Thanks Charles for your answers.

It helps very well.

Kevin

Hi Charles,

I have follow up questions.

Currently I have ISE deployment with 2 node:

• ISE 1 : Primary Admin, Secondary Monitoring, PSN
• ISE 2 : Secondary Admin, Primary Monitoring, PSN

When ISE 1 still up, I can use ISE 2 as radius server for some of my NAD, it's split deployment, isn't it?

When ISE 1 is down, my NAD that use ISE 2 as primary radius server can not authenticate, nor the NAD that use ISE 2 as secondary radius server.

I need to promote ISE 2 to become primary admin to be able to authenticate through ISE 2.

Is this a normal behavior? Do we need to manually promote secondary admin node to make use of redundancy of PSN?

Or do I miss something in my configuration?

Thanks for your help.

Kevin

No, something else must be happening. Assuming it’s just a standard authentication to either the internal data store or an external data store (i.e. not trying to create a guest account) ISE 2 should authenticate clients while ISE 1 down. I’d probably start by looking at the live log while in that state.

George

hi .

I guess this setup is no more  small deployment , but distributed deployment.

This small deployment HA makes no sense to me. 
With such a great Team at Cisco ... such a huge product Cisco ISE - not possible to do automatic failover with two nodes (in year 2020)...

Guys, I'm a network engineer. If ISE1 goes down... it will be faster for me to fix ISE1 versus go to ISE2 and promote it manually as primary node...

ISE eats so many resources, but has so many issues! This two node automatic HA not possible! vMotion on VMware - not possible, snapshots / backups on VMware - not possible! and list goes on... :) 

ISE two node work just fine.  The PSN functionality work independently of the other functions.  If your primary admin node goes down in a two node deployment you lose access to administer and monitor the system until you promote the secondary to primary.

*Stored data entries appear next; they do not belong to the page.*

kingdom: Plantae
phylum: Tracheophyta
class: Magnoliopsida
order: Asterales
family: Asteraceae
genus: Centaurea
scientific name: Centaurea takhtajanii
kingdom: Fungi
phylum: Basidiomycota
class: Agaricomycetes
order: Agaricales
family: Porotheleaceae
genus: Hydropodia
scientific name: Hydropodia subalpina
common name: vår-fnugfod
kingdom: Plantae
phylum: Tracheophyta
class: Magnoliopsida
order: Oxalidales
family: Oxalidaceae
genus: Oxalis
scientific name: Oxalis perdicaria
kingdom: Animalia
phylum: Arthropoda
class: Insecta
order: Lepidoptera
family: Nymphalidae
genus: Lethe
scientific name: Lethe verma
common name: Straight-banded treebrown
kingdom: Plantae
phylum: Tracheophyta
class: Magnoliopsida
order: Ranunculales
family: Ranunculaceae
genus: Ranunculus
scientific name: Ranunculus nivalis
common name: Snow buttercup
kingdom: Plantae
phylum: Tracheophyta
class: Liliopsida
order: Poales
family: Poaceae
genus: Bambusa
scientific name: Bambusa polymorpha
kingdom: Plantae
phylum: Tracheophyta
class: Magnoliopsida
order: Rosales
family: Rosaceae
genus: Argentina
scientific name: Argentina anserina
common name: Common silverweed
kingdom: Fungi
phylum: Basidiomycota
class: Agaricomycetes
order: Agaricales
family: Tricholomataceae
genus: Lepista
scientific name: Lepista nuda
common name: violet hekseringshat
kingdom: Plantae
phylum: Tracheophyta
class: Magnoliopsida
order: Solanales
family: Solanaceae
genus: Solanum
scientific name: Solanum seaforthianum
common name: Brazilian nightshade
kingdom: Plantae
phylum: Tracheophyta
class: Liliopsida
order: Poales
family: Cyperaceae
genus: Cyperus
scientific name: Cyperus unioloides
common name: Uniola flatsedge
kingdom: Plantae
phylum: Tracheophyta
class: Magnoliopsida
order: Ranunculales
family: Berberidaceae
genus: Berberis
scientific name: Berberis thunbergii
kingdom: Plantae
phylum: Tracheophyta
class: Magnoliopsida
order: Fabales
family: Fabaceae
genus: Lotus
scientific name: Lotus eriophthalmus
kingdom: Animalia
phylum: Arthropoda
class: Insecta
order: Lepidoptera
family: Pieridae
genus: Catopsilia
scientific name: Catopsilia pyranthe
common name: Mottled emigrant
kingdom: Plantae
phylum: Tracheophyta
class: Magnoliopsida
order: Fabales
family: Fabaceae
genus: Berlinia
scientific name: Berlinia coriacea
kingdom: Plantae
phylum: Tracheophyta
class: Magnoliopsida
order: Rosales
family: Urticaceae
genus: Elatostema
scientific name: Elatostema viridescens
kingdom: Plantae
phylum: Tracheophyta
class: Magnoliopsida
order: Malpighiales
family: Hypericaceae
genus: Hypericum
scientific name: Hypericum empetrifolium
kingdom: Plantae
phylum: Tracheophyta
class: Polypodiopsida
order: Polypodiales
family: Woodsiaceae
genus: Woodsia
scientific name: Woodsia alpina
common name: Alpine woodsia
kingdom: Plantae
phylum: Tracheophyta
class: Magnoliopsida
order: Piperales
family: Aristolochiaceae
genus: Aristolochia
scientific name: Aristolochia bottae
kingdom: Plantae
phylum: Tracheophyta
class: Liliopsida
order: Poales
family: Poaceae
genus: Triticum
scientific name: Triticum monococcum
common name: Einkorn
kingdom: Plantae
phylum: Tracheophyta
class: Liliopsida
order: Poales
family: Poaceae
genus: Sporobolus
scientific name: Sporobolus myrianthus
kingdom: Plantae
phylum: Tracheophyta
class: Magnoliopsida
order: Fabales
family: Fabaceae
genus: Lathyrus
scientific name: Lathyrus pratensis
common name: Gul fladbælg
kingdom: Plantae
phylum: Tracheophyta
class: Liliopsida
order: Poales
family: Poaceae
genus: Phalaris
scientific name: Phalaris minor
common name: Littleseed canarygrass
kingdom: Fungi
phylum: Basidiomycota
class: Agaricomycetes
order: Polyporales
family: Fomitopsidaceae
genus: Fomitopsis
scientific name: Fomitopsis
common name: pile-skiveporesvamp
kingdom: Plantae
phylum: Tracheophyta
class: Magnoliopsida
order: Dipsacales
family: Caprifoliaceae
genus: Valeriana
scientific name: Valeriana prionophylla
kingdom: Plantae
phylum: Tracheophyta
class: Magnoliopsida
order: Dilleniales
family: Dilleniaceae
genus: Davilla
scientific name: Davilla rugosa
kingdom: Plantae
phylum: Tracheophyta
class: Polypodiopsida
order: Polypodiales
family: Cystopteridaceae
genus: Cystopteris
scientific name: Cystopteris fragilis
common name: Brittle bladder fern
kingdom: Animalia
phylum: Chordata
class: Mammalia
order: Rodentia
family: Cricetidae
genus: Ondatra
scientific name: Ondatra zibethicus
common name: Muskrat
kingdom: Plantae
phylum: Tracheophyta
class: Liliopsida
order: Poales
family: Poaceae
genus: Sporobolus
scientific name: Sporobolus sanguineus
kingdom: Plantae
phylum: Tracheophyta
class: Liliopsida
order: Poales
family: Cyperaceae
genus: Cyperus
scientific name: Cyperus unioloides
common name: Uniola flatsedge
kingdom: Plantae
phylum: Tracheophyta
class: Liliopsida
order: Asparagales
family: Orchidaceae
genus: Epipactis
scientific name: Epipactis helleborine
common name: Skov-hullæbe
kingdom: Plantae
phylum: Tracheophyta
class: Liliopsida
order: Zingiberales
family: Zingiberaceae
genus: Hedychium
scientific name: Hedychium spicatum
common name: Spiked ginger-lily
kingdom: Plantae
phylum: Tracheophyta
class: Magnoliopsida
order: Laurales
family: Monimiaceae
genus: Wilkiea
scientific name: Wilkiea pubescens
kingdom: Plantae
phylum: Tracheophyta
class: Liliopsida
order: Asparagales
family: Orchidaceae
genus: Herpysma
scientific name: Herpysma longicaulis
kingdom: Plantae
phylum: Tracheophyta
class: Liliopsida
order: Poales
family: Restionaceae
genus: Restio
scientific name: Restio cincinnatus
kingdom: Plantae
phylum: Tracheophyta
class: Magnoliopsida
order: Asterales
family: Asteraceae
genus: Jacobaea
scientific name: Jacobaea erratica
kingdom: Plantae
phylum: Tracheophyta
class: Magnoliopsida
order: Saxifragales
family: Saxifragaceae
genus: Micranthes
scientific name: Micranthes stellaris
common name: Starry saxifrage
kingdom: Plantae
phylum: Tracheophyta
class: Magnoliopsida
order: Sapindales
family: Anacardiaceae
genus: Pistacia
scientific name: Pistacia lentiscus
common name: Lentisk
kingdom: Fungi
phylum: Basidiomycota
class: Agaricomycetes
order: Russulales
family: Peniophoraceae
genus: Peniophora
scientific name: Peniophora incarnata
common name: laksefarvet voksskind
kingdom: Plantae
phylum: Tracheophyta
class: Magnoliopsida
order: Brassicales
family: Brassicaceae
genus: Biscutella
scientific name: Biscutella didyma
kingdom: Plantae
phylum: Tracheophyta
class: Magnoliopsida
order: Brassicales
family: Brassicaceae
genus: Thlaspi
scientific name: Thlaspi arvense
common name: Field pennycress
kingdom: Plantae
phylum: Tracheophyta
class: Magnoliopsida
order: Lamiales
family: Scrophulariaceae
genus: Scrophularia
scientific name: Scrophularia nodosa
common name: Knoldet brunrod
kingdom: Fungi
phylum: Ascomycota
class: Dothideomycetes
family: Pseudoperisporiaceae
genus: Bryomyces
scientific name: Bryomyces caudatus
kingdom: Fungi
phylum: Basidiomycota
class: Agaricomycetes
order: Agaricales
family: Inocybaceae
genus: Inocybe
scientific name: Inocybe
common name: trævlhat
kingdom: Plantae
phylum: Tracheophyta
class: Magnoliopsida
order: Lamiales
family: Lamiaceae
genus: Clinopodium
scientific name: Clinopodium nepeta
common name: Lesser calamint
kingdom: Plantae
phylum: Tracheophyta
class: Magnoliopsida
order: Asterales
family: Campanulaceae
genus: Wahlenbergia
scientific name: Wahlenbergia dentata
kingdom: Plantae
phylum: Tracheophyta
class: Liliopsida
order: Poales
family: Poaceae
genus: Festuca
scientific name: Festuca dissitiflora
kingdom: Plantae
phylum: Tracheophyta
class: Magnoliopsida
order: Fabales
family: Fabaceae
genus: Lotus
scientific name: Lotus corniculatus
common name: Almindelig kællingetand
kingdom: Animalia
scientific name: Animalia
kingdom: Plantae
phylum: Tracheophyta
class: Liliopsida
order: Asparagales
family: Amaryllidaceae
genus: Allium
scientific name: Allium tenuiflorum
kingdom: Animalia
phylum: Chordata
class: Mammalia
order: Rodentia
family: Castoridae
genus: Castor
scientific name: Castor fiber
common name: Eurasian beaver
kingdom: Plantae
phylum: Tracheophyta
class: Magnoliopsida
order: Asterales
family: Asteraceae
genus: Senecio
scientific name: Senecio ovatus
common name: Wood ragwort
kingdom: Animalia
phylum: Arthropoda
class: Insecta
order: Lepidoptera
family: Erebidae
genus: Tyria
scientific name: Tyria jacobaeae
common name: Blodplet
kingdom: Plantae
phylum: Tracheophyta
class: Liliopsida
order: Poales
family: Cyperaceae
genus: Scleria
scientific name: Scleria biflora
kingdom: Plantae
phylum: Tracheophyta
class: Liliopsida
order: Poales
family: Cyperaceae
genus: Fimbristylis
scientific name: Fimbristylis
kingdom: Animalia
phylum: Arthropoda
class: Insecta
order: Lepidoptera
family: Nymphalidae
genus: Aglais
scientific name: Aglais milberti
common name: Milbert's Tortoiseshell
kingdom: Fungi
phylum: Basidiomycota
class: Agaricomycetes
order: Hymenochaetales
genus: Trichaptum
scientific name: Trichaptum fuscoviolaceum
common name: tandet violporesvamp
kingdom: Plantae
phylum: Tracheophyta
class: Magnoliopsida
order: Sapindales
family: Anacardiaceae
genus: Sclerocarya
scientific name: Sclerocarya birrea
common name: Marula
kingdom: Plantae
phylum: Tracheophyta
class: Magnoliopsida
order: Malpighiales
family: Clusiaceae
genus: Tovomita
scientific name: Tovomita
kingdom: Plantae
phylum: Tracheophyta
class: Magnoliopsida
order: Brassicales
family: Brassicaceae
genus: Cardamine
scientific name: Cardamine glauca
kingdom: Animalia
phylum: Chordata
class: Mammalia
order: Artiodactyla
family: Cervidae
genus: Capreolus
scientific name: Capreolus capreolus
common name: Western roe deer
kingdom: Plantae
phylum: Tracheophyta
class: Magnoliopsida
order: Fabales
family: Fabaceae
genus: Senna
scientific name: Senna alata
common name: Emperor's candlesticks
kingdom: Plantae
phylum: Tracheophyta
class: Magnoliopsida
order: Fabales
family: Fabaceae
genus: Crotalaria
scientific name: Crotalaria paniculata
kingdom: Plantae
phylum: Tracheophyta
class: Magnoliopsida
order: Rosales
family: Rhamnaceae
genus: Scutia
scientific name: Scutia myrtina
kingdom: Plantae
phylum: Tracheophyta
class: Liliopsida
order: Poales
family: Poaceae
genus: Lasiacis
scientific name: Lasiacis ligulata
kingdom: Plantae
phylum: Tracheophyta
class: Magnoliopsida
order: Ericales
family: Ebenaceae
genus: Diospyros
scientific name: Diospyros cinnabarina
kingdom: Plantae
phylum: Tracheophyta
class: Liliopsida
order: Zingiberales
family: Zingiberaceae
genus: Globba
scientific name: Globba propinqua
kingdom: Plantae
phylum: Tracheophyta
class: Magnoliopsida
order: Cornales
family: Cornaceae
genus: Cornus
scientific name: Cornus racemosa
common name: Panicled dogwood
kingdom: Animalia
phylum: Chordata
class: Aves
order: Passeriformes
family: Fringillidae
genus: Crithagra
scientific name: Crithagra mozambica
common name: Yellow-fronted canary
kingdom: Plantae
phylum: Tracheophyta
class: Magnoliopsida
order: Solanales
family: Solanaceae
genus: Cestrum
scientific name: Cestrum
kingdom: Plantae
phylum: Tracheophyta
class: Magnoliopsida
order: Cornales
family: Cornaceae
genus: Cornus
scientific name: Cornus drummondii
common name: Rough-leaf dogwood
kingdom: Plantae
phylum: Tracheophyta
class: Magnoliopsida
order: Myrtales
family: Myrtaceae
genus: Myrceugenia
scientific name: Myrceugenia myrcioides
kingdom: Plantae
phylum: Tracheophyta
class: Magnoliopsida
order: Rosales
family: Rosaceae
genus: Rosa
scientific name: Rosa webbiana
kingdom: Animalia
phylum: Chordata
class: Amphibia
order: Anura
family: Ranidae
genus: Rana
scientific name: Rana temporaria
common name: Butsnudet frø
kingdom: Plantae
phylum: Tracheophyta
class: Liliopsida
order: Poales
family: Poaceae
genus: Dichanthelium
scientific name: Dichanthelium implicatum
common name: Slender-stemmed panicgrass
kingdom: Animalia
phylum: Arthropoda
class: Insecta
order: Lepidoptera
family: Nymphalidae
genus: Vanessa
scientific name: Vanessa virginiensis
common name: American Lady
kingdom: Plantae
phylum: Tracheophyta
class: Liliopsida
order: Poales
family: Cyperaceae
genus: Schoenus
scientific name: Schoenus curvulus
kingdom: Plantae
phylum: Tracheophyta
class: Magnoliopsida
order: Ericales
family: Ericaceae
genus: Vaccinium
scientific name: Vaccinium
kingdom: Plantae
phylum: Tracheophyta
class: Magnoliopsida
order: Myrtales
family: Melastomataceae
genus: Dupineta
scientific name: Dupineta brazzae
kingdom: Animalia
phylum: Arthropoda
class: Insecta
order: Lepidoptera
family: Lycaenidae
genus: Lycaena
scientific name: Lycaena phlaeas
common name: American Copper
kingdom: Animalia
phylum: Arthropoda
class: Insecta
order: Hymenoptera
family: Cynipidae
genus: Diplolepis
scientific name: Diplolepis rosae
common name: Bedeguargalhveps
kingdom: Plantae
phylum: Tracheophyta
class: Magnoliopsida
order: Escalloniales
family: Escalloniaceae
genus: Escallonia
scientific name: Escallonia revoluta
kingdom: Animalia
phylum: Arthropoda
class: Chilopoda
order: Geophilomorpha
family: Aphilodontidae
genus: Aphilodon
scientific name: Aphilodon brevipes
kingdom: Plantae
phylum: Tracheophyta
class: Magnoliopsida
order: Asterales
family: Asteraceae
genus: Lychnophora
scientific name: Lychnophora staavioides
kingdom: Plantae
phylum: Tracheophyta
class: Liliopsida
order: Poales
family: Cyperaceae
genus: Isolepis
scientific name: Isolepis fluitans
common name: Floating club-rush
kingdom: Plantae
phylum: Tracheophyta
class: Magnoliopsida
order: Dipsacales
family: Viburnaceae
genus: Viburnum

You don't want automatic promotion in a two node setup because when the promotion happens services restart and all functionality is lost.  If you had a primary admin node go down in the middle of the day and Cisco allowed automatic failover you would have a 10-20 minute outage.  With manual promotion you get to control when the outage occurs.

This is link is from the 2.3 guide but scroll down to the table that shows what services are available when the Admin node is down:

https://www.cisco.com/c/en/us/td/docs/security/ise/2-3/admin_guide/b_ise_admin_guide_23/b_ise_admin_guide_23_chapter_011.html#ID57

Thank You @paul , this is great answer!

I was actually so upset ... as I configured small ISE deployment easily (but 2nd PSN is not responding to RADIUS requests at all when 1st node is UP or DOWN). And in GUI/CLI everything seems to be fine, all services running on 2nd node... using latest ISE 2.6 with latest Patch 6. 

 @paul I have actually fixed my first issue... it was firewall ... Policies needed to be updated to allow communication with ISE2 server.

However, I found another issue which I think cannot be re-solved in this HA mode. 
What if ISE1 generated certificate for the user? It has separate CA and as I see these certificates are not synchronized across in HA and ISE2 is not aware of this at all?

Thank You

See the following link in the Admin Guide showing the ISE Internal CA hierarchy in a distributed deployment.

Although the Primary and Secondary nodes have separate Node CA and Endpoint CA certificates, they should be signed by the Root CA of the Primary PAN.

If you are not seeing the same (or if you have upgraded from an earlier version of ISE), you might need to regenerate the ISE CA Chain.